**What is required**
Lay out every line of text in the records as a Markdown table with the columns Row and Text line, numbering the rows in order and skipping blank lines. Leave the pictures out of the table.
Data shown START
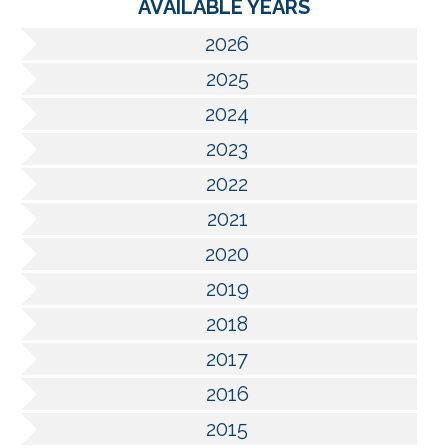
AVAILABLE YEARS
2026
2025
2024
2023
2022
2021
2020
2019
2018
2017
2016
2015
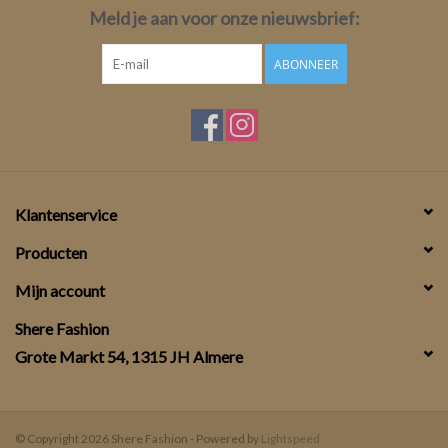
Meld je aan voor onze nieuwsbrief:
ABONNEER
Klantenservice
Producten
Mijn account
Shere Fashion
Grote Markt 54, 1315 JH Almere
© Copyright 2026 Shere Fashion - Powered by
Lightspeed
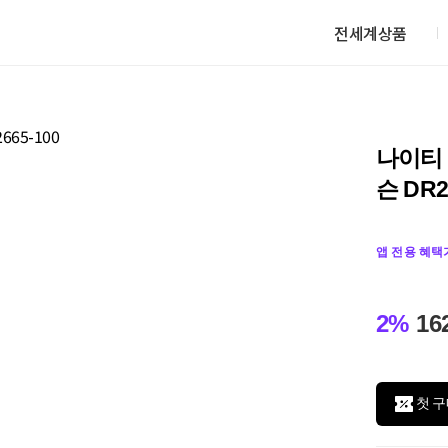
전세계상품
나이티 
슨 DR2
앱 전용 혜택
2%
16
첫 구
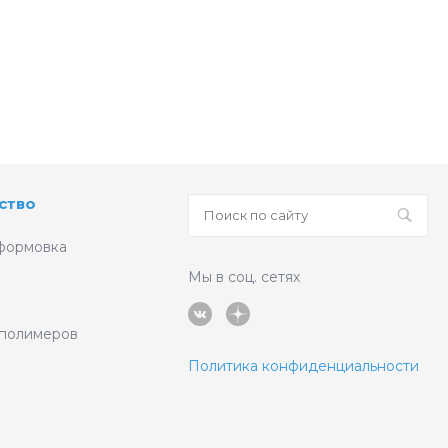
ство
формовка
Мы в соц. сетях
 полимеров
Политика конфиденциальности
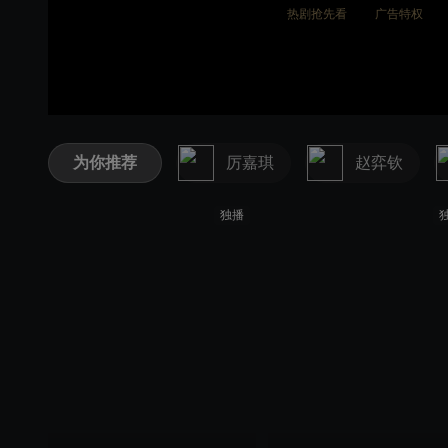
热剧抢先看
广告特权
为你推荐
厉嘉琪
赵弈钦
独播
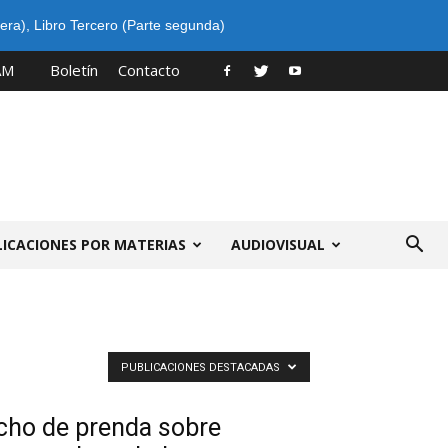
era)
,
Libro Tercero (Parte segunda)
AM
Boletín
Contacto
LICACIONES POR MATERIAS
AUDIOVISUAL
PUBLICACIONES DESTACADAS
echo de prenda sobre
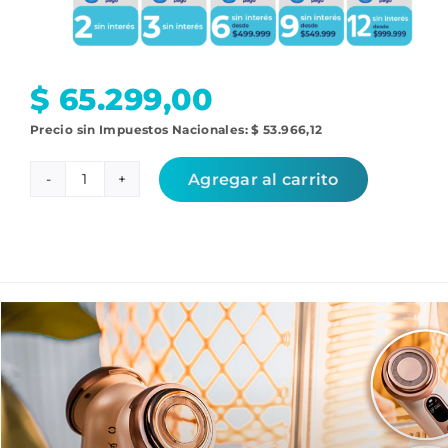
$
65.299,00
Precio sin Impuestos Nacionales:
$
53.966,12
Agregar al carrito
Bamba
FaceCare
LightSonic
cantidad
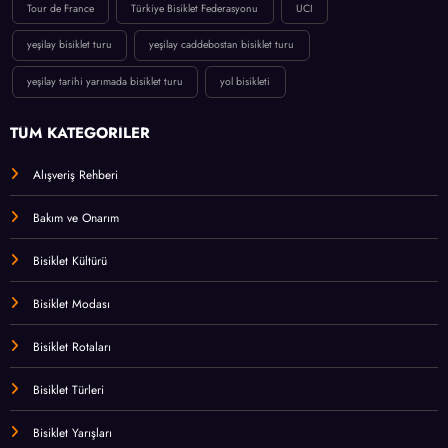
Tour de France
Türkiye Bisiklet Federasyonu
UCI
yeşilay bisiklet turu
yeşilay caddebostan bisiklet turu
yeşilay tarihi yarımada bisiklet turu
yol bisikleti
TÜM KATEGORİLER
Alışveriş Rehberi
Bakım ve Onarım
Bisiklet Kültürü
Bisiklet Modası
Bisiklet Rotaları
Bisiklet Türleri
Bisiklet Yarışları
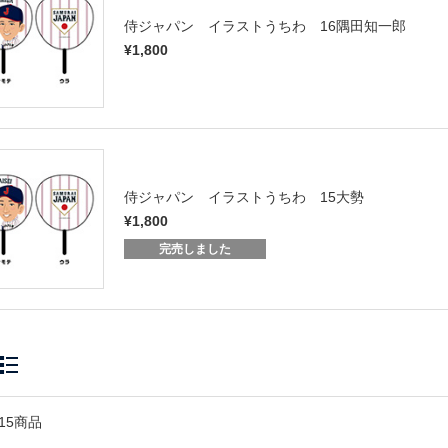
侍ジャパン イラストうちわ 16隅田知一郎
¥1,800
侍ジャパン イラストうちわ 15大勢
¥1,800
完売しました
15商品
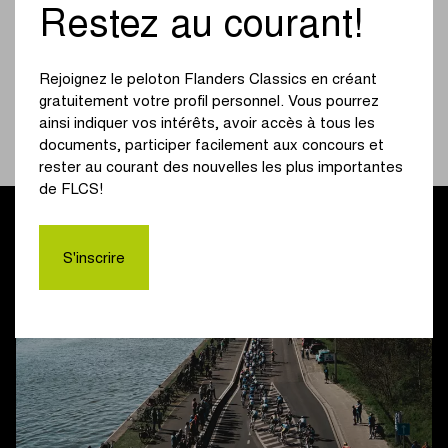
Restez au courant!
local à Schoten et ses environs, où elles effectueront
également trois tours.
Rejoignez le peloton Flanders Classics en créant
Serons-nous, comme l’an dernier, témoins de sprints royaux
gratuitement votre profil personnel. Vous pourrez
sur la Churchilllaan à Schoten ? L’arrivée de la course
ainsi indiquer vos intérêts, avoir accès à tous les
féminine est prévue aux alentours de 14h45. Le successeur
documents, participer facilement aux concours et
de Tim Merlier sera connu vers 17h10.
rester au courant des nouvelles les plus importantes
de FLCS!
S'inscrire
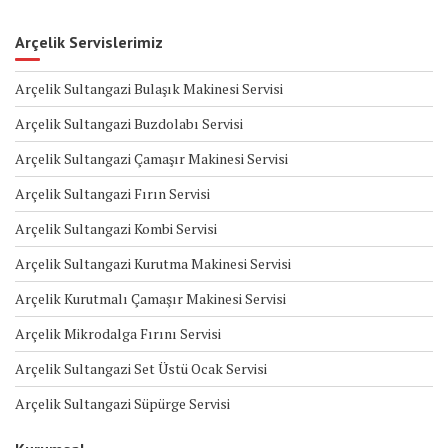
Arçelik Servislerimiz
Arçelik Sultangazi Bulaşık Makinesi Servisi
Arçelik Sultangazi Buzdolabı Servisi
Arçelik Sultangazi Çamaşır Makinesi Servisi
Arçelik Sultangazi Fırın Servisi
Arçelik Sultangazi Kombi Servisi
Arçelik Sultangazi Kurutma Makinesi Servisi
Arçelik Kurutmalı Çamaşır Makinesi Servisi
Arçelik Mikrodalga Fırını Servisi
Arçelik Sultangazi Set Üstü Ocak Servisi
Arçelik Sultangazi Süpürge Servisi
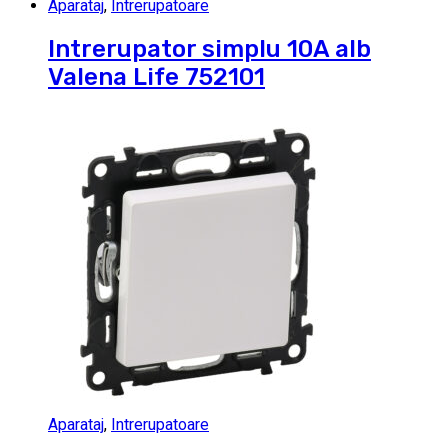
Aparataj
,
Intrerupatoare
Intrerupator simplu 10A alb
Valena Life 752101
Aparataj
,
Intrerupatoare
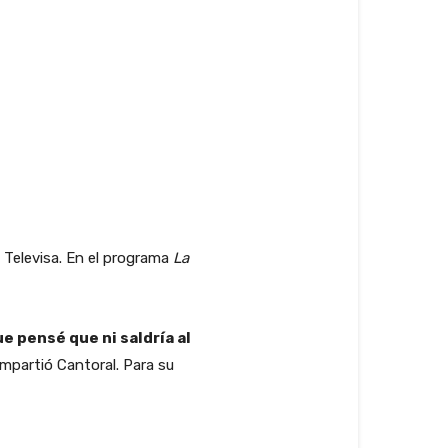
 Televisa. En el programa
La
e pensé que ni saldría al
partió Cantoral. Para su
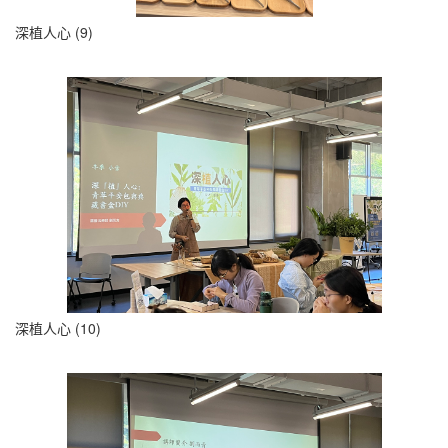
深植人心 (9)
深植人心 (10)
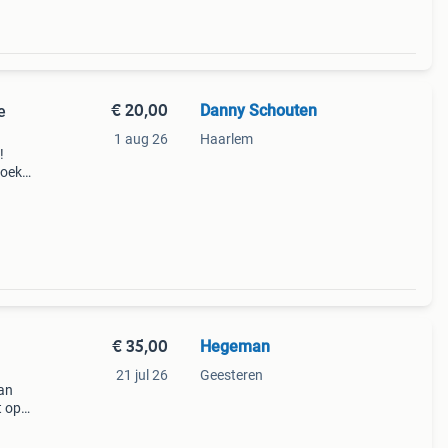
€ 20,00
Danny Schouten
e
1 aug 26
Haarlem
!
zoek
- en
€ 35,00
Hegeman
21 jul 26
Geesteren
van
t op
- en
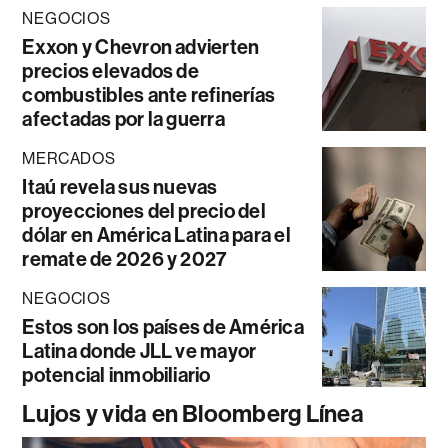
NEGOCIOS
Exxon y Chevron advierten
precios elevados de
combustibles ante refinerías
afectadas por la guerra
MERCADOS
Itaú revela sus nuevas
proyecciones del precio del
dólar en América Latina para el
remate de 2026 y 2027
NEGOCIOS
Estos son los países de América
Latina donde JLL ve mayor
potencial inmobiliario
Lujos y vida en Bloomberg Línea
Data shown END
**Result of the exercise**
| Row | Text line |
|---|---|
| 1 | AVAILABLE YEARS |
| 2 | 2026 |
| 3 | 2025 |
| 4 | 2024 |
| 5 | 2023 |
| 6 | 2022 |
| 7 | 2021 |
| 8 | 2020 |
| 9 | 2019 |
| 10 | 2018 |
| 11 | 2017 |
| 12 | 2016 |
| 13 | 2015 |
| 14 | Meld je aan voor onze nieuwsbrief: |
| 15 | ABONNEER |
| 16 | Klantenservice |
| 17 | Producten |
| 18 | Mijn account |
| 19 | Shere Fashion |
| 20 | Grote Markt 54, 1315 JH Almere |
| 21 | © Copyright 2026 Shere Fashion - Powered by |
| 22 | Lightspeed |
| 23 | 전세계상품 |
| 24 | 나이티  |
| 25 | 슨 DR2 |
| 26 | 앱 전용 혜택 |
| 27 | 2% |
| 28 | 16 |
| 29 | 첫 구 |
| 30 | ство |
| 31 | формовка |
| 32 | Мы в соц. сетях |
| 33 |  полимеров |
| 34 | Политика конфиденциальности |
| 35 | 热剧抢先看 |
| 36 | 广告特权 |
| 37 | 为你推荐 |
| 38 | 厉嘉琪 |
| 39 | 赵弈钦 |
| 40 | 独播 |
| 41 | era) |
| 42 | , |
| 43 | Libro Tercero (Parte segunda) |
| 44 | AM |
| 45 | Boletín |
| 46 | Contacto |
| 47 | LICACIONES POR MATERIAS |
| 48 | AUDIOVISUAL |
| 49 | PUBLICACIONES DESTACADAS |
| 50 | echo de prenda sobre |
| 51 | $ |
| 52 | 65.299,00 |
| 53 | Precio sin Impuestos Nacionales: |
| 54 | $ |
| 55 | 53.966,12 |
| 56 | Agregar al carrito |
| 57 | Bamba |
| 58 | FaceCare |
| 59 | LightSonic |
| 60 | cantidad |
| 61 | Tour de France |
| 62 | Türkiye Bisiklet Federasyonu |
| 63 | UCI |
| 64 | yeşilay bisiklet turu |
| 65 | yeşilay caddebostan bisiklet turu |
| 66 | yeşilay tarihi yarımada bisiklet turu |
| 67 | yol bisikleti |
| 68 | TÜM KATEGORİLER |
| 69 | Alışveriş Rehberi |
| 70 | Bakım ve Onarım |
| 71 | Bisiklet Kültürü |
| 72 | Bisiklet Modası |
| 73 | Bisiklet Rotaları |
| 74 | Bisiklet Türleri |
| 75 | Bisiklet Yarışları |
| 76 | 侍ジャパン イラストうちわ 16隅田知一郎 |
| 77 | ¥1,800 |
| 78 | 侍ジャパン イラストうちわ 15大勢 |
| 79 | ¥1,800 |
| 80 | 完売しました |
| 81 | 15商品 |
| 82 | Restez au courant! |
| 83 | local à Schoten et ses environs, où elles effectueront |
| 84 | également trois tours. |
| 85 | Rejoignez le peloton Flanders Classics en créant |
| 86 | Serons-nous, comme l’an dernier, témoins de sprints royaux |
| 87 | gratuitement votre profil personnel. Vous pourrez |
| 88 | sur la Churchilllaan à Schoten ? L’arrivée de la course |
| 89 | ainsi indiquer vos intérêts, avoir accès à tous les |
| 90 | féminine est prévue aux alentours de 14h45. Le successeur |
| 91 | documents, participer facilement aux concours et |
| 92 | de Tim Merlier sera connu vers 17h10. |
| 93 | rester au courant des nouvelles les plus importantes |
| 94 | de FLCS! |
| 95 | S'inscrire |
| 96 | Arçelik Servislerimiz |
| 97 | Arçelik Sultangazi Bulaşık Makinesi Servisi |
| 98 | Arçelik Sultangazi Buzdolabı Servisi |
| 99 | Arçelik Sultangazi Çamaşır Makinesi Servisi |
| 100 | Arçelik Sultangazi Fırın Servisi |
| 101 | Arçelik Sultangazi Kombi Servisi |
| 102 | Arçelik Sultangazi Kurutma Makinesi Servisi |
| 103 | Arçelik Kurutmalı Çamaşır Makinesi Servisi |
| 104 | Arçelik Mikrodalga Fırını Servisi |
| 105 | Arçelik Sultangazi Set Üstü Ocak Servisi |
| 106 | Arçelik Sultangazi Süpürge Servisi |
| 107 | Aparataj |
| 108 | , |
| 109 | Intrerupatoare |
| 110 | Intrerupator simplu 10A alb |
| 111 | Valena Life 752101 |
| 112 | Aparataj |
| 113 | , |
| 114 | Intrerupatoare |
| 115 |  Televisa. En el programa |
| 116 | La |
| 117 | e pensé que ni saldría al |
| 118 | partió Cantoral. Para su |
| 119 | 深植人心 (9) |
| 120 | 深植人心 (10) |
| 121 | € 20,00 |
| 122 | Danny Schouten |
| 123 | e |
| 124 | 1 aug 26 |
| 125 | Haarlem |
| 126 | ! |
| 127 | zoek |
| 128 | - en |
| 129 | € 35,00 |
| 130 | Hegeman |
| 131 | 21 jul 26 |
| 132 | Geesteren |
| 133 | van |
| 134 | t op |
| 135 | - en |
| 136 | NEGOCIOS |
| 137 | Exxon y Chevron advierten |
| 138 | precios elevados de |
| 139 | combustibles ante refinerías |
| 140 | afectadas por la guerra |
| 141 | MERCADOS |
| 142 | Itaú revela sus nuevas |
| 143 | proyecciones del precio del |
| 144 | dólar en América Latina para el |
| 145 | remate de 2026 y 2027 |
| 146 | NEGOCIOS |
| 147 | Estos son los países de América |
| 148 | Latina donde JLL ve mayor |
| 149 | potencial inmobiliario |
| 150 | Lujos y vida en Bloomberg Línea |